The following international players were signed for the 2025 season. To be considered domestic for CPL purposes, players must be Canadian citizens, permanent residents, refugees, or (new for 2025) foreign players with at least three seasons spent in the league. Note that these players may still represent other countries in international competitions.
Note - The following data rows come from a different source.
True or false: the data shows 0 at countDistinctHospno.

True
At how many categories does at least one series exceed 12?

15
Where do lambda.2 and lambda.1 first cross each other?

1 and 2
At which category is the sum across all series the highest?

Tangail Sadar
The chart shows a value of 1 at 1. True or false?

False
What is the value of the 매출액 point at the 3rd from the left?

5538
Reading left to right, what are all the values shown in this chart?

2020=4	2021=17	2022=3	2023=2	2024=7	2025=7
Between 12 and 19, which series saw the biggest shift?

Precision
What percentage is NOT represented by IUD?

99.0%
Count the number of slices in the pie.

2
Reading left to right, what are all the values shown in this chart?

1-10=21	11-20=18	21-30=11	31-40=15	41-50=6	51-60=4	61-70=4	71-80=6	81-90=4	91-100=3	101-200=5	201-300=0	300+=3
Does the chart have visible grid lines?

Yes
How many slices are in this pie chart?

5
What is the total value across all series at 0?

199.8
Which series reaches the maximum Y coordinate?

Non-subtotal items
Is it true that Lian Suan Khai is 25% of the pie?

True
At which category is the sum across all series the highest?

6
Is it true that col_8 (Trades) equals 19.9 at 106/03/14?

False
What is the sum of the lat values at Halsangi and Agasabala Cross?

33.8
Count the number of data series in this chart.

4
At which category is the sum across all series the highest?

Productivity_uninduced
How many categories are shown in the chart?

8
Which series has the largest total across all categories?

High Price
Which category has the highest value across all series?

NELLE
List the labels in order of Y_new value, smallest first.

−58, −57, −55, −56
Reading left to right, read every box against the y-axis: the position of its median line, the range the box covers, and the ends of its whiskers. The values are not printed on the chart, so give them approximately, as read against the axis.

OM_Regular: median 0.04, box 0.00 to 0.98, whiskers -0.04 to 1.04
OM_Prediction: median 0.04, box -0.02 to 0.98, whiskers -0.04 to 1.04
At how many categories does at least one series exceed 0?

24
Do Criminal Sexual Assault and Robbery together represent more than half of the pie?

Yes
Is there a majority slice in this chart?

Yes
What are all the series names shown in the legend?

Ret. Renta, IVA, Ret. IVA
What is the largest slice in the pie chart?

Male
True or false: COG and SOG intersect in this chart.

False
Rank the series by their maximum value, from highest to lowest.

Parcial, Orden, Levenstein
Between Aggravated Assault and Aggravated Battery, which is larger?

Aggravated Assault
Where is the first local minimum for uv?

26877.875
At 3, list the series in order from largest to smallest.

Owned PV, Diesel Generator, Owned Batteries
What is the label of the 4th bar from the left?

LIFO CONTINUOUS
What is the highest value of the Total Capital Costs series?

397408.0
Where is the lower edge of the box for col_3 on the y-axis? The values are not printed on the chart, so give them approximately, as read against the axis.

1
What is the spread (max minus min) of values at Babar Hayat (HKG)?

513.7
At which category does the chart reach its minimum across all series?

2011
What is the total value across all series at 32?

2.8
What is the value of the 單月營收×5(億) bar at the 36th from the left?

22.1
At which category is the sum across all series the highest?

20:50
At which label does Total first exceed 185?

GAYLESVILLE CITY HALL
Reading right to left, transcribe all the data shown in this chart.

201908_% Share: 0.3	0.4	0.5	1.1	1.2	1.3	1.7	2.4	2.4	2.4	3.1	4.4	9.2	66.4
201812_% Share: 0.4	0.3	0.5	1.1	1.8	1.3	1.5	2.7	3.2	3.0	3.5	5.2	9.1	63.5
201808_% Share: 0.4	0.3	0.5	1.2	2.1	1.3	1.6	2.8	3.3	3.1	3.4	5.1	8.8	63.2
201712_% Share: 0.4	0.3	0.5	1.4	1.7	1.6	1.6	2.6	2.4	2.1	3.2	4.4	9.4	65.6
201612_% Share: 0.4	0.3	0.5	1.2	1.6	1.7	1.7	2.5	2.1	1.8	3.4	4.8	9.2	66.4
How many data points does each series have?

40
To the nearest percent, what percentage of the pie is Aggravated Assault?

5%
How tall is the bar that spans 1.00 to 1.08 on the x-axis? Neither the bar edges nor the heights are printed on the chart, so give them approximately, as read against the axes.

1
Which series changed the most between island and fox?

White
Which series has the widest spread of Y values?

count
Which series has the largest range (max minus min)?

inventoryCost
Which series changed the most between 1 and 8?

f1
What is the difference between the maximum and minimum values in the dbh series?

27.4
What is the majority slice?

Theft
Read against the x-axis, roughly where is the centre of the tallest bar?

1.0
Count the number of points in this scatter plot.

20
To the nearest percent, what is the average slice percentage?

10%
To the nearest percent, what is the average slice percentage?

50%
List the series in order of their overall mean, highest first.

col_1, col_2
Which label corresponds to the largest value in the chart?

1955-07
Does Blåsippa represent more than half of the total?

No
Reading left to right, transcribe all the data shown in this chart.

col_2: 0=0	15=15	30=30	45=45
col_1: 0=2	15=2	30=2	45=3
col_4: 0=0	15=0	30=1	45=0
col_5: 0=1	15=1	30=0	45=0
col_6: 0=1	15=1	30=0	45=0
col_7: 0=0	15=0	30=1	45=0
| Club | Player 1 | Player 2 | Player 3 | Player 4 | Player 5 | Player 6 | Player 7 | Inactive players | Former players |
|---|---|---|---|---|---|---|---|---|---|
| Atlético Ottawa | Spain Alberto Zapater | Mexico Juan Castro | USA David Rodríguez | New Zealand Monty Patterson | Mexico Kevin Ortega | Mexico Antonio Álvarez | Spain Roni Mbomio |  | Mexico Iker Moreno |
| Cavalry | Germany Nicolas Wähling | England Levi Laing | Netherlands Ayman Sellouf |  |  |  |  |  | Australia Jesse Daley |
| Forge | Belgium Béni Badibanga | Ghana Nana Opoku Ampomah | Albania Rezart Rama | Serbia Marko Jevremović | Greece Christos Liatifis | Belgium Victor Klonaridis |  |  |  |
| HFX Wanderers | France Lorenzo Callegari | Brazil Vitor Dias | France Yohan Baï | Congo Jason Bahamboula |  |  |  |  | Italy Giorgio Probo |
| Pacific | France Aly Ndom | Brazil Daniel de Pauli | Sweden Lukas Browning Lagerfeldt | Mexico Emanuel Montejano |  |  |  | Colombia Juan Quintana | Portugal Pedro Machado |
| Valour | England Kian Williams | Portugal Diogo Ressurreição | Portugal Xavier Venâncio | Portugal Bruno Figueiredo | Netherlands Diego Konincks | New Zealand Oskar van Hattum |  |  |  |
| Vancouver | Mexico José Navarro | Uganda Allan Enyou | Brazil Juan Batista | Brazil Michel Cavalcante | France Abdoulaye Ouattara | Senegal Pathé Ndiaye | Uruguay Nicolás Mezquida |  |  |
| York United | Mexico Oswaldo León | Mexico Orlando Botello | Mexico Diego Urtiaga | Mexico Leonel López |  |  |  |  | Portugal Bryan Rosa |

Players in italic denote players who were new to their respective clubs for the 2025 season, sorted chronologically by their announcement. Players in bold indicate players who have represented their national teams at the senior level.